[Entries for labeling image regions]
============

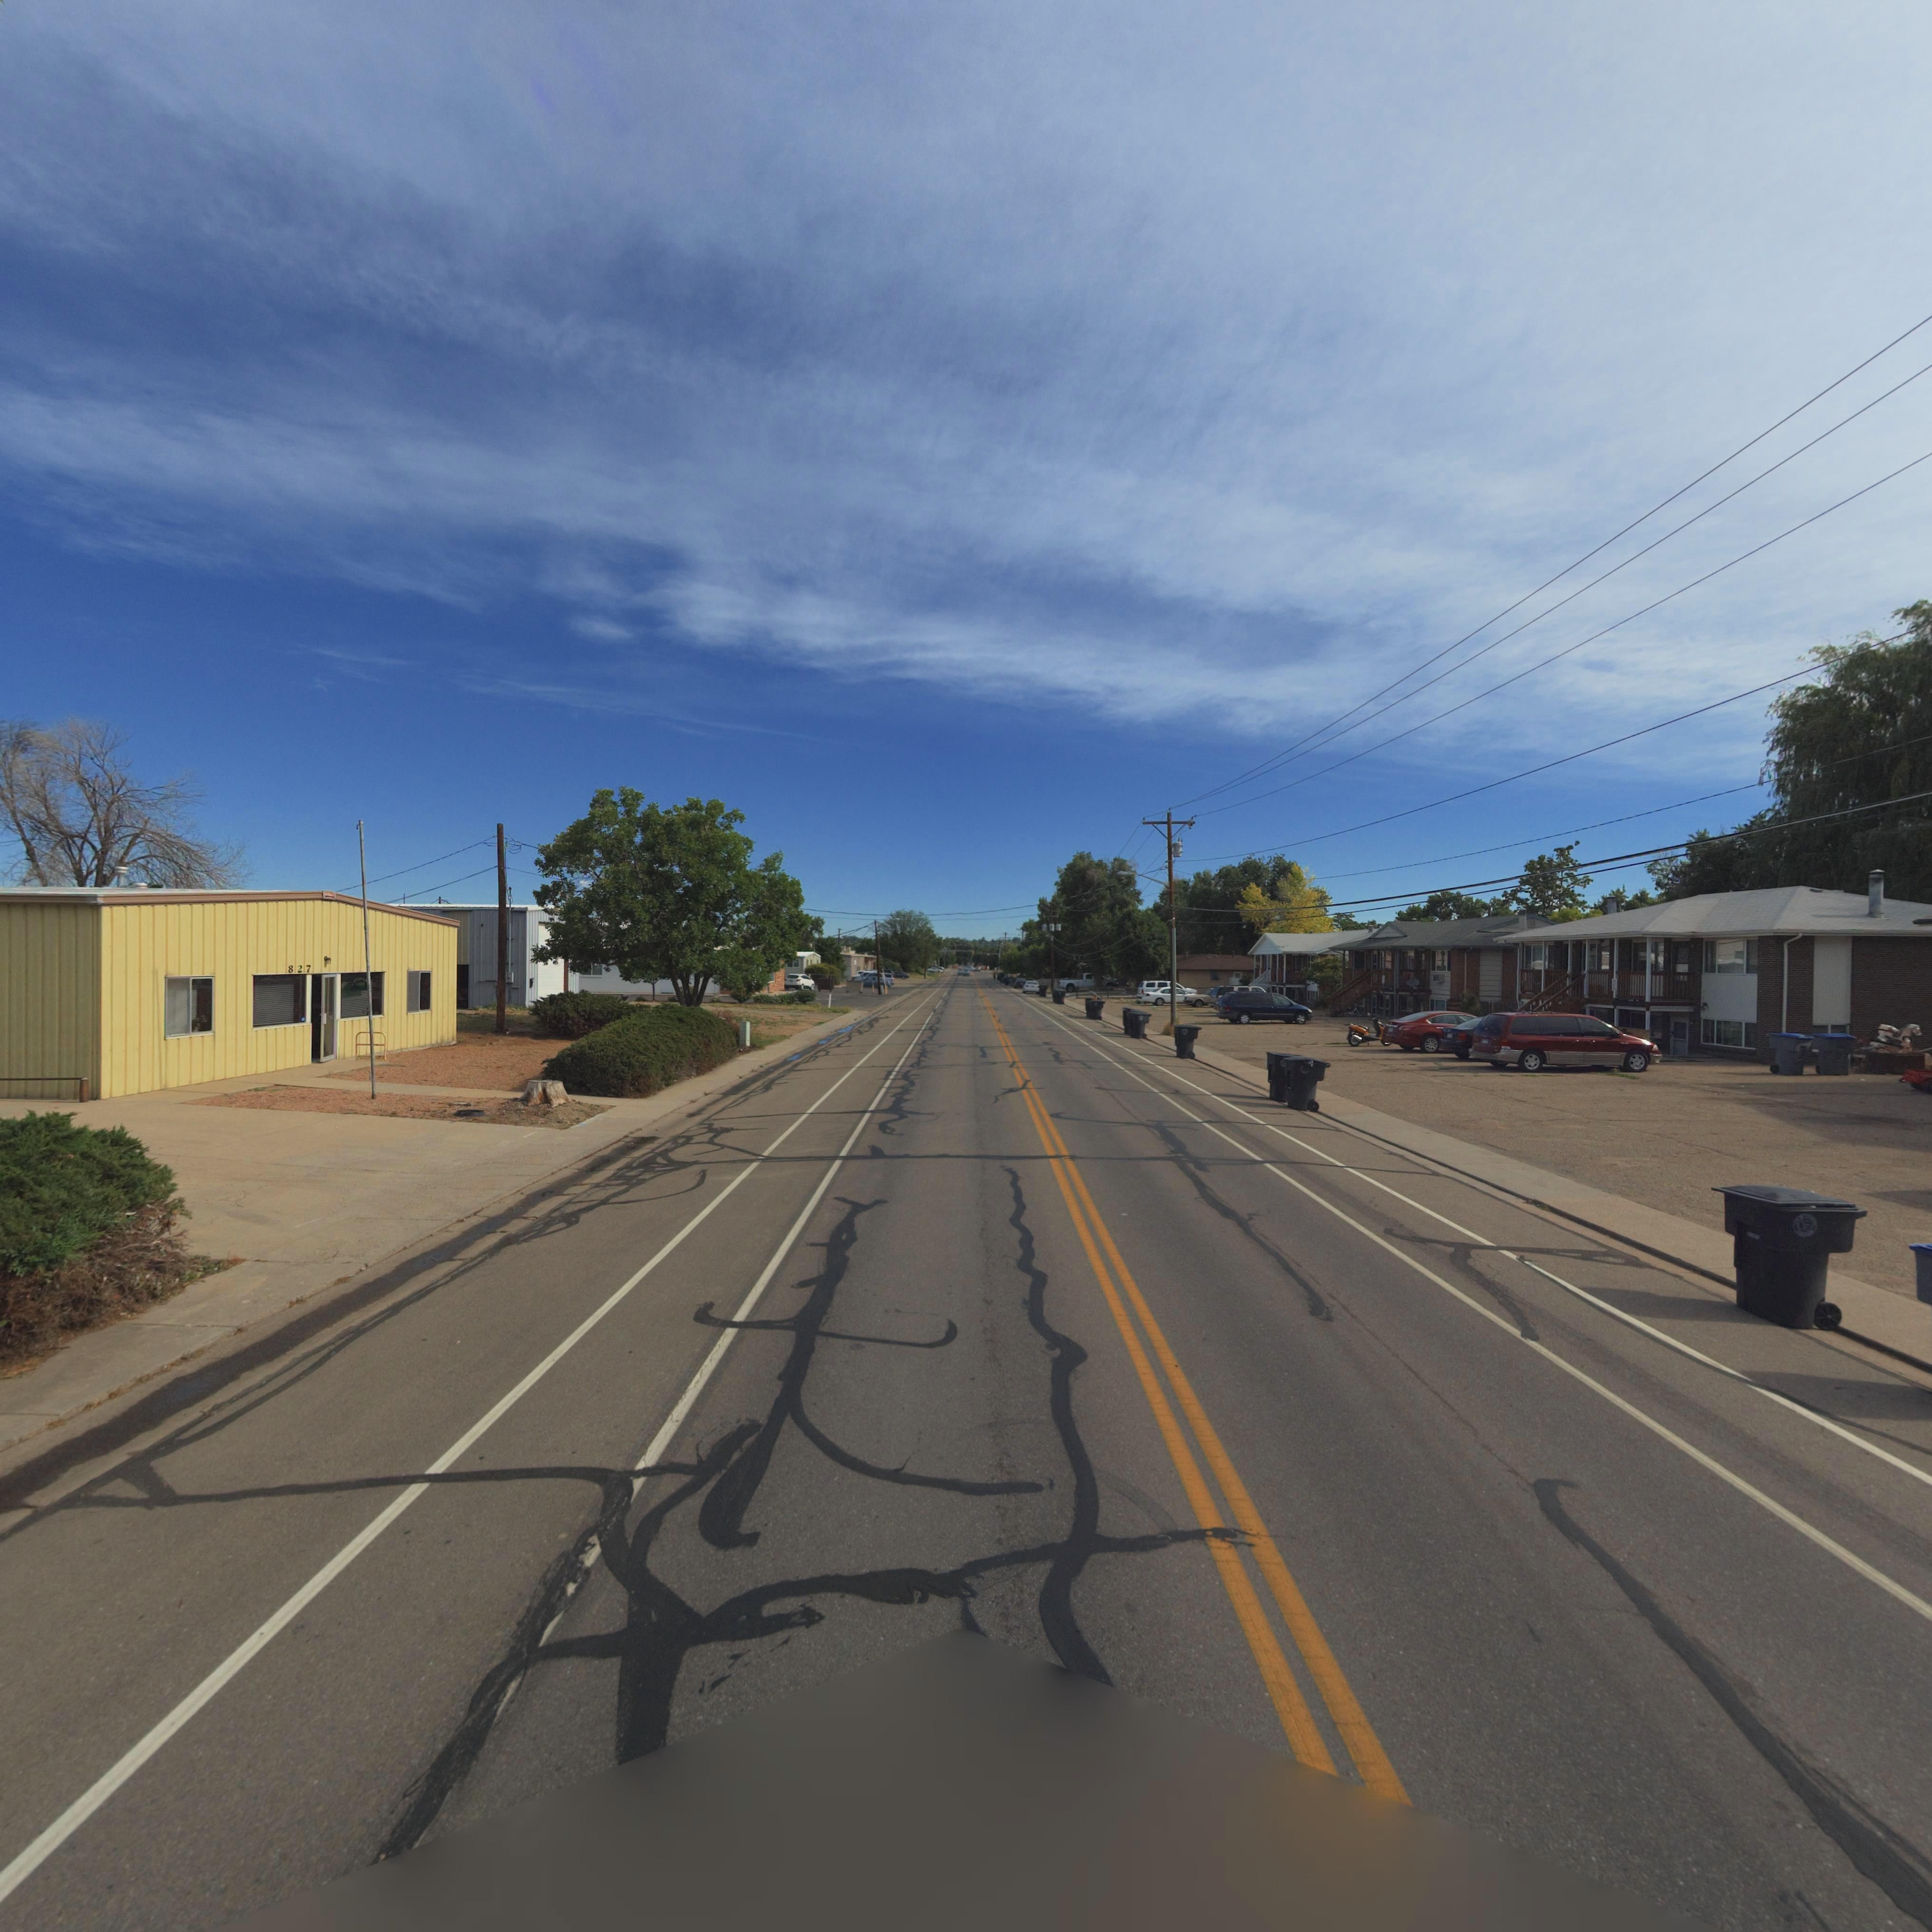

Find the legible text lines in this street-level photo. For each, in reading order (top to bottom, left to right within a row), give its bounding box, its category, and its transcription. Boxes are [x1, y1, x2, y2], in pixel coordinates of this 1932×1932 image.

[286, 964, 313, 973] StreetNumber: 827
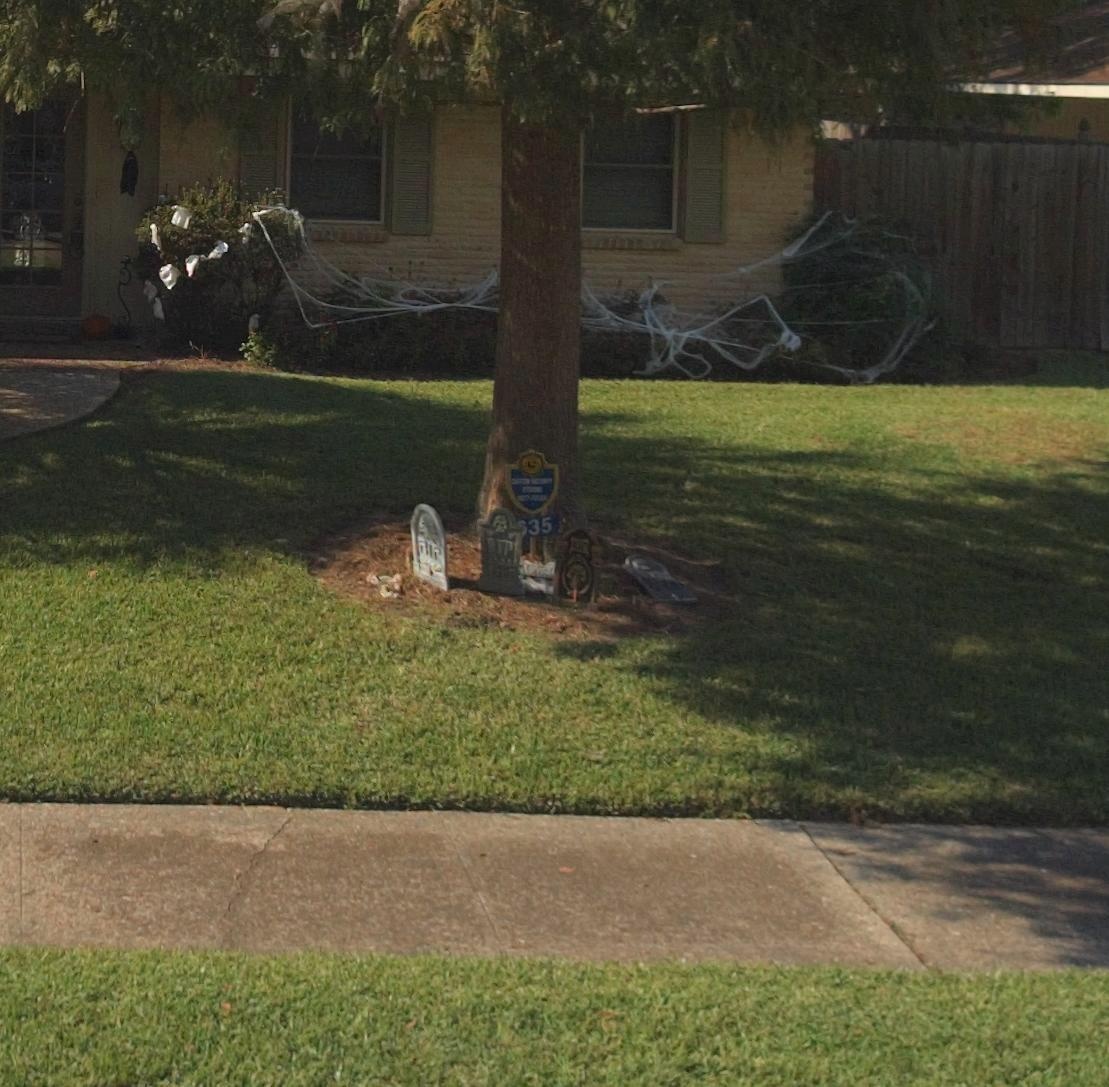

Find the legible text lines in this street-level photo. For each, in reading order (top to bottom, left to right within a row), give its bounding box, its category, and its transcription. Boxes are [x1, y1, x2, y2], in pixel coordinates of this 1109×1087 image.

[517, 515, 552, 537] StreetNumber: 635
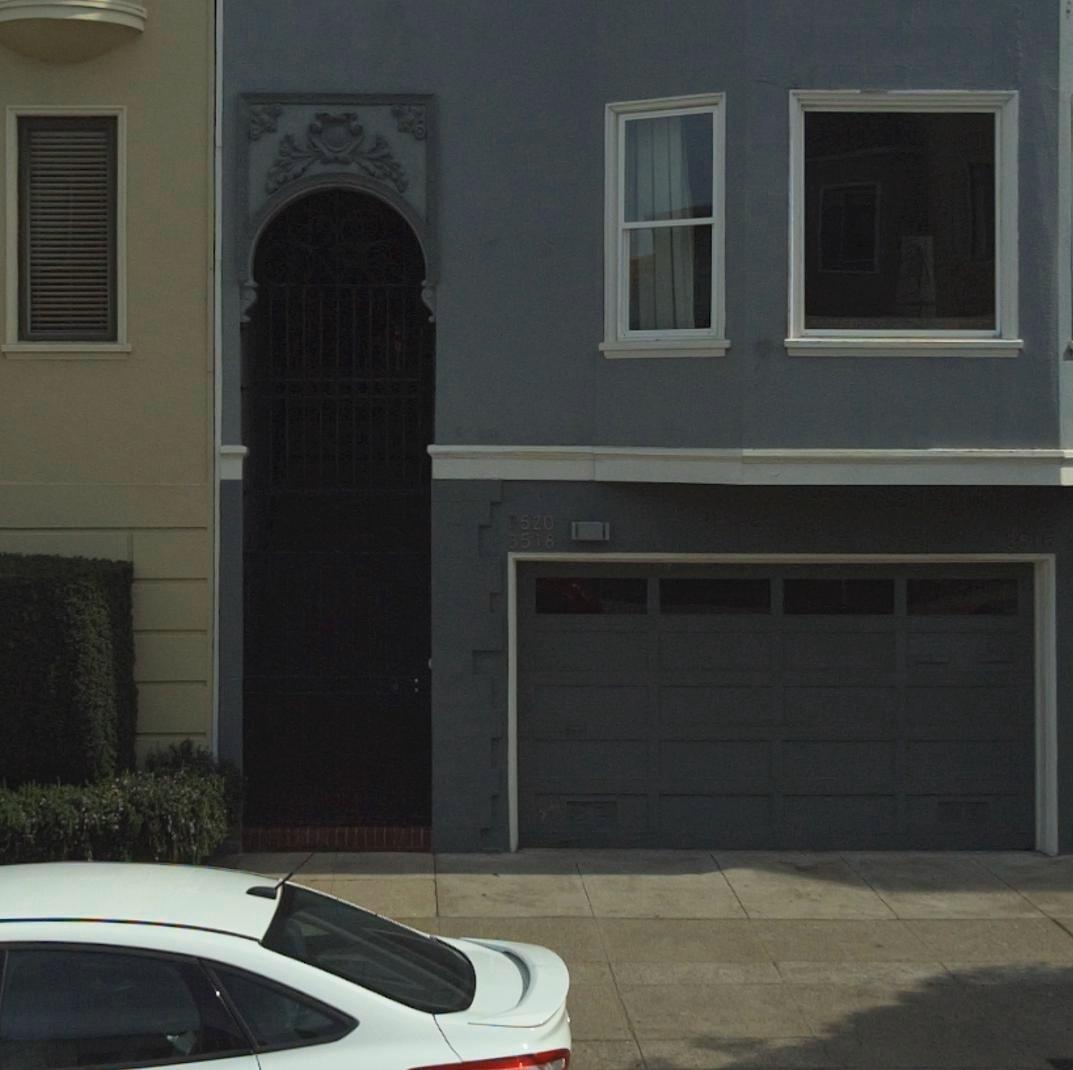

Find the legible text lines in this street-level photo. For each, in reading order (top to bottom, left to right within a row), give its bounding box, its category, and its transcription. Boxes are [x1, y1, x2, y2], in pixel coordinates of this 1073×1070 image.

============

Instructions to follow
Give all the lines above as a numbered list, skipping blank lines and leaving out the pictures.

Reply
1. Find the legible text lines in this street-level photo. For each, in reading order (top to bottom, left to right within a row), give its bounding box, its category, and its transcription. Boxes are [x1, y1, x2, y2], in pixel coordinates of this 1932×1932 image.
2. [286, 964, 313, 973] StreetNumber: 827
3. Find the legible text lines in this street-level photo. For each, in reading order (top to bottom, left to right within a row), give its bounding box, its category, and its transcription. Boxes are [x1, y1, x2, y2], in pixel coordinates of this 1109×1087 image.
4. [517, 515, 552, 537] StreetNumber: 635
5. Find the legible text lines in this street-level photo. For each, in reading order (top to bottom, left to right within a row), give its bounding box, its category, and its transcription. Boxes are [x1, y1, x2, y2], in pixel coordinates of this 1073×1070 image.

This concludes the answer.